WHAT TO PRODUCE. Find every line below where the word "widget" occurs. Then say how many there are, giving only the number.

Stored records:

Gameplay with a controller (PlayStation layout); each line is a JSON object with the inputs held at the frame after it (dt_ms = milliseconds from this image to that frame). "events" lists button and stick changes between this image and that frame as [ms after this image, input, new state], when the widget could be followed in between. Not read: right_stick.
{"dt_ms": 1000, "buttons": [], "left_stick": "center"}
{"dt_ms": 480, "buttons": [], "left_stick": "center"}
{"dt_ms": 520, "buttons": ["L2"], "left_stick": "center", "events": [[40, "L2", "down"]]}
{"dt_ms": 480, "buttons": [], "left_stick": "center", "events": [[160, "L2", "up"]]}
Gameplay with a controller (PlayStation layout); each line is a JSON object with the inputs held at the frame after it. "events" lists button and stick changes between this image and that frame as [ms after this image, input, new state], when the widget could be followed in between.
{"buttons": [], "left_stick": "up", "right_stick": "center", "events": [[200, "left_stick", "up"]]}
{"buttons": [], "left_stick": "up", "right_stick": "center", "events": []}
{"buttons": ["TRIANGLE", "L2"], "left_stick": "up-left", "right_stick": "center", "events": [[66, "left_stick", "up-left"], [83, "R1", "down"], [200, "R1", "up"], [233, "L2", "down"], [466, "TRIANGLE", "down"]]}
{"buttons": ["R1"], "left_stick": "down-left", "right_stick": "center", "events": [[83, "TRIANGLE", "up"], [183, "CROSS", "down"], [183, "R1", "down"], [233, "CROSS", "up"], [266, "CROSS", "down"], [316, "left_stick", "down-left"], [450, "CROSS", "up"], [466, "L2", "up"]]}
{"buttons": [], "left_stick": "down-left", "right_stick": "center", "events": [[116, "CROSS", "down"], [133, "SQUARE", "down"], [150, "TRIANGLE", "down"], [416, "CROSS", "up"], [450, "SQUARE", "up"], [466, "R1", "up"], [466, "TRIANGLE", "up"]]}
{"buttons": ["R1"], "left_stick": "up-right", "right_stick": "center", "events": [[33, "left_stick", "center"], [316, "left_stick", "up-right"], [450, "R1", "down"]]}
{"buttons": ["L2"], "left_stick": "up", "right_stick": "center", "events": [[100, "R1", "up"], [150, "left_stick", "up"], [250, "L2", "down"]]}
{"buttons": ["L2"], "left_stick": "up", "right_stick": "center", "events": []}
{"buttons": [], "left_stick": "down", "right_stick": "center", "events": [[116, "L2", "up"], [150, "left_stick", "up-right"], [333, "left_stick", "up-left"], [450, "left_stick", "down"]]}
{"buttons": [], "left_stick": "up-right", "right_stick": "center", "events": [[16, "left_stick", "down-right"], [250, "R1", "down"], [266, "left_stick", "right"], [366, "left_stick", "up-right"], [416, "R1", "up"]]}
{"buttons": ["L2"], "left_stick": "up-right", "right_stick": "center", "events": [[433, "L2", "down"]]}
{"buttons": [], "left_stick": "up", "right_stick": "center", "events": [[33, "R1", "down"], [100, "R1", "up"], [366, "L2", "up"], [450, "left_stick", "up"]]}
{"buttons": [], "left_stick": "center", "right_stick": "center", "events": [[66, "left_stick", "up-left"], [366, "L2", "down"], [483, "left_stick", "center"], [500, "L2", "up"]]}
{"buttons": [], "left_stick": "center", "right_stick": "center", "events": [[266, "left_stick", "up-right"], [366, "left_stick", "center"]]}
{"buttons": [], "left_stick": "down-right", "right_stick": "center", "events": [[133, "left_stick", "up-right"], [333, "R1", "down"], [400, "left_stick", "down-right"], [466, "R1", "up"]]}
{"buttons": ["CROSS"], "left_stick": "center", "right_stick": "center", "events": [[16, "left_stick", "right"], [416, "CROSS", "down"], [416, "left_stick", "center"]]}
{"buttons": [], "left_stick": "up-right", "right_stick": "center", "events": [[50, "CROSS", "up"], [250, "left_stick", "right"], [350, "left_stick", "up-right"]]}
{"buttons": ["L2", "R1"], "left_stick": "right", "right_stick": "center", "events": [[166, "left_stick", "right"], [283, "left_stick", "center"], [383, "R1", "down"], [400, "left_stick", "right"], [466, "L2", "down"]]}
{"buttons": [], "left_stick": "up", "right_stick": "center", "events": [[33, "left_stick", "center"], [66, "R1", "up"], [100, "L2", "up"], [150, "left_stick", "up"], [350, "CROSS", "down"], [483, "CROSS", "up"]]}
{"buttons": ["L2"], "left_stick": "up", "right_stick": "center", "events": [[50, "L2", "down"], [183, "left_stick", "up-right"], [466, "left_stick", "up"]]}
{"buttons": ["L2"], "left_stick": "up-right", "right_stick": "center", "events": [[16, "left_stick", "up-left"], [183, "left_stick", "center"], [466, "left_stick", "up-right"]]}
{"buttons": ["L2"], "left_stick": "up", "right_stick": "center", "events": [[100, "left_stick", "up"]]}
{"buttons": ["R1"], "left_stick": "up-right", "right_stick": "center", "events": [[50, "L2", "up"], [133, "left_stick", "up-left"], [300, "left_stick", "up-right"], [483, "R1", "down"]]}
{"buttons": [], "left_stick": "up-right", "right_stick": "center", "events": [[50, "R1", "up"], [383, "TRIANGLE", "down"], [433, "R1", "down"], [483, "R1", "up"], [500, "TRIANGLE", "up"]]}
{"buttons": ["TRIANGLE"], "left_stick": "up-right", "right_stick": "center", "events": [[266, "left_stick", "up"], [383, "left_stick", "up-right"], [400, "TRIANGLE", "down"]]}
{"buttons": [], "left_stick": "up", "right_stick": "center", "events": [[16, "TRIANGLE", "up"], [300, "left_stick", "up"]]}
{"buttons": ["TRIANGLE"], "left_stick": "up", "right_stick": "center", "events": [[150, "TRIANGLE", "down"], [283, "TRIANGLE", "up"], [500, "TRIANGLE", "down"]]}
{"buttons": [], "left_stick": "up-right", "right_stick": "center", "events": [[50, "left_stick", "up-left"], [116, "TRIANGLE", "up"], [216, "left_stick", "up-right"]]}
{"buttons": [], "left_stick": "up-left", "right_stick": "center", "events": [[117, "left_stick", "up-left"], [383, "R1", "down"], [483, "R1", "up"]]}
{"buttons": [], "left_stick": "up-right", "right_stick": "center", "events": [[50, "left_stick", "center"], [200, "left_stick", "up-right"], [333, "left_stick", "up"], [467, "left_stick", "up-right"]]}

RESULT. 2